[Collection entries]
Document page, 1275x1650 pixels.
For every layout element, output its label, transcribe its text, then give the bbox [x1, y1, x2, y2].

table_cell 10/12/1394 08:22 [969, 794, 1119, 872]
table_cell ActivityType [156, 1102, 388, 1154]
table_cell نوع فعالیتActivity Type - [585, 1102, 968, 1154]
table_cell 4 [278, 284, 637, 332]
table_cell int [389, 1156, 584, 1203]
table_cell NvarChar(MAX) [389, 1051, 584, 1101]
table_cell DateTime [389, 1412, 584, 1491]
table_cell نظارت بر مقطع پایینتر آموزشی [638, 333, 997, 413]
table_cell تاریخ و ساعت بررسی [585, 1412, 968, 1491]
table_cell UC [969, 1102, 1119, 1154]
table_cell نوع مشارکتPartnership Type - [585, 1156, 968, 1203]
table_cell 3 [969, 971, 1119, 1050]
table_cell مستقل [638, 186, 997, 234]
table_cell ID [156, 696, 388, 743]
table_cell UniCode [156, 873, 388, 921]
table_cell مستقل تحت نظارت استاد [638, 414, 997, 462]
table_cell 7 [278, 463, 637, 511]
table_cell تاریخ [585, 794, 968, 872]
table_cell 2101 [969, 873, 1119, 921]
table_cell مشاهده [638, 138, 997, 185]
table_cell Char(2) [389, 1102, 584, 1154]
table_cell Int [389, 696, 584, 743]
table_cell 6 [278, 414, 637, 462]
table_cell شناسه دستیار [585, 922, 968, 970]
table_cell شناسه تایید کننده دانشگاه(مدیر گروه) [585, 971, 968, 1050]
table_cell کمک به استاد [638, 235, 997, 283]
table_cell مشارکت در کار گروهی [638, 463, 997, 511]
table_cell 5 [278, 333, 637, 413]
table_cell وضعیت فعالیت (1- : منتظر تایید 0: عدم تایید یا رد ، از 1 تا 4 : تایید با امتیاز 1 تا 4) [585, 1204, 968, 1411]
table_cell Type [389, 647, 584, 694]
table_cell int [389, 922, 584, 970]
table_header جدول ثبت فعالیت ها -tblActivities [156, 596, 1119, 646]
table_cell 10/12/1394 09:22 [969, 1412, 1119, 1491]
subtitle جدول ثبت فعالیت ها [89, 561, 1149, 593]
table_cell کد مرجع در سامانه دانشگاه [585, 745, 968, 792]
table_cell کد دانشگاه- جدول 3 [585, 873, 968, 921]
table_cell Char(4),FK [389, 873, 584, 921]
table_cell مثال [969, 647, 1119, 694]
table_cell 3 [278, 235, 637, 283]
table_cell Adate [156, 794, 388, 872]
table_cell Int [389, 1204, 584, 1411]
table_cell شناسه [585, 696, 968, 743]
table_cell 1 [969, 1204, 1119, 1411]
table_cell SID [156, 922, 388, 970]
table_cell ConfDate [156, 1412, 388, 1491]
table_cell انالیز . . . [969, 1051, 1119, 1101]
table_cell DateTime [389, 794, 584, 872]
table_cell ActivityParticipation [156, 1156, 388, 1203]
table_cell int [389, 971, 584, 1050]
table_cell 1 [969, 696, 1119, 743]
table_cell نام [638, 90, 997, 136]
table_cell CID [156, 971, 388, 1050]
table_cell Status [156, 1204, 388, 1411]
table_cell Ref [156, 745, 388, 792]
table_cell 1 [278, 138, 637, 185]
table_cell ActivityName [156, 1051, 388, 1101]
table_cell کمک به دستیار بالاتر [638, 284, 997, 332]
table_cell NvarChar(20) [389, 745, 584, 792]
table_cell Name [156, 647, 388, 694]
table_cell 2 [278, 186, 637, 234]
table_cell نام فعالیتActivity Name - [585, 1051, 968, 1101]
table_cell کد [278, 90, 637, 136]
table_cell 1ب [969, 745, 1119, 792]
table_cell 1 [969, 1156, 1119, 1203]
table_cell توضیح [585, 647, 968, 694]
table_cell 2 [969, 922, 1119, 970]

> _Problem statement_: When you answer, return the records above exactly as they stand.

> _Response_:
Document page, 1275x1650 pixels.
For every layout element, output its label, transcribe its text, then give the bbox [x1, y1, x2, y2].

table_cell 10/12/1394 08:22 [969, 794, 1119, 872]
table_cell ActivityType [156, 1102, 388, 1154]
table_cell نوع فعالیتActivity Type - [585, 1102, 968, 1154]
table_cell 4 [278, 284, 637, 332]
table_cell int [389, 1156, 584, 1203]
table_cell NvarChar(MAX) [389, 1051, 584, 1101]
table_cell DateTime [389, 1412, 584, 1491]
table_cell نظارت بر مقطع پایینتر آموزشی [638, 333, 997, 413]
table_cell تاریخ و ساعت بررسی [585, 1412, 968, 1491]
table_cell UC [969, 1102, 1119, 1154]
table_cell نوع مشارکتPartnership Type - [585, 1156, 968, 1203]
table_cell 3 [969, 971, 1119, 1050]
table_cell مستقل [638, 186, 997, 234]
table_cell ID [156, 696, 388, 743]
table_cell UniCode [156, 873, 388, 921]
table_cell مستقل تحت نظارت استاد [638, 414, 997, 462]
table_cell 7 [278, 463, 637, 511]
table_cell تاریخ [585, 794, 968, 872]
table_cell 2101 [969, 873, 1119, 921]
table_cell مشاهده [638, 138, 997, 185]
table_cell Char(2) [389, 1102, 584, 1154]
table_cell Int [389, 696, 584, 743]
table_cell 6 [278, 414, 637, 462]
table_cell شناسه دستیار [585, 922, 968, 970]
table_cell شناسه تایید کننده دانشگاه(مدیر گروه) [585, 971, 968, 1050]
table_cell کمک به استاد [638, 235, 997, 283]
table_cell مشارکت در کار گروهی [638, 463, 997, 511]
table_cell 5 [278, 333, 637, 413]
table_cell وضعیت فعالیت (1- : منتظر تایید 0: عدم تایید یا رد ، از 1 تا 4 : تایید با امتیاز 1 تا 4) [585, 1204, 968, 1411]
table_cell Type [389, 647, 584, 694]
table_cell int [389, 922, 584, 970]
table_header جدول ثبت فعالیت ها -tblActivities [156, 596, 1119, 646]
table_cell 10/12/1394 09:22 [969, 1412, 1119, 1491]
subtitle جدول ثبت فعالیت ها [89, 561, 1149, 593]
table_cell کد مرجع در سامانه دانشگاه [585, 745, 968, 792]
table_cell کد دانشگاه- جدول 3 [585, 873, 968, 921]
table_cell Char(4),FK [389, 873, 584, 921]
table_cell مثال [969, 647, 1119, 694]
table_cell 3 [278, 235, 637, 283]
table_cell Adate [156, 794, 388, 872]
table_cell Int [389, 1204, 584, 1411]
table_cell شناسه [585, 696, 968, 743]
table_cell 1 [969, 1204, 1119, 1411]
table_cell SID [156, 922, 388, 970]
table_cell ConfDate [156, 1412, 388, 1491]
table_cell انالیز . . . [969, 1051, 1119, 1101]
table_cell DateTime [389, 794, 584, 872]
table_cell ActivityParticipation [156, 1156, 388, 1203]
table_cell int [389, 971, 584, 1050]
table_cell 1 [969, 696, 1119, 743]
table_cell نام [638, 90, 997, 136]
table_cell CID [156, 971, 388, 1050]
table_cell Status [156, 1204, 388, 1411]
table_cell Ref [156, 745, 388, 792]
table_cell 1 [278, 138, 637, 185]
table_cell ActivityName [156, 1051, 388, 1101]
table_cell کمک به دستیار بالاتر [638, 284, 997, 332]
table_cell NvarChar(20) [389, 745, 584, 792]
table_cell Name [156, 647, 388, 694]
table_cell 2 [278, 186, 637, 234]
table_cell نام فعالیتActivity Name - [585, 1051, 968, 1101]
table_cell کد [278, 90, 637, 136]
table_cell 1ب [969, 745, 1119, 792]
table_cell 1 [969, 1156, 1119, 1203]
table_cell توضیح [585, 647, 968, 694]
table_cell 2 [969, 922, 1119, 970]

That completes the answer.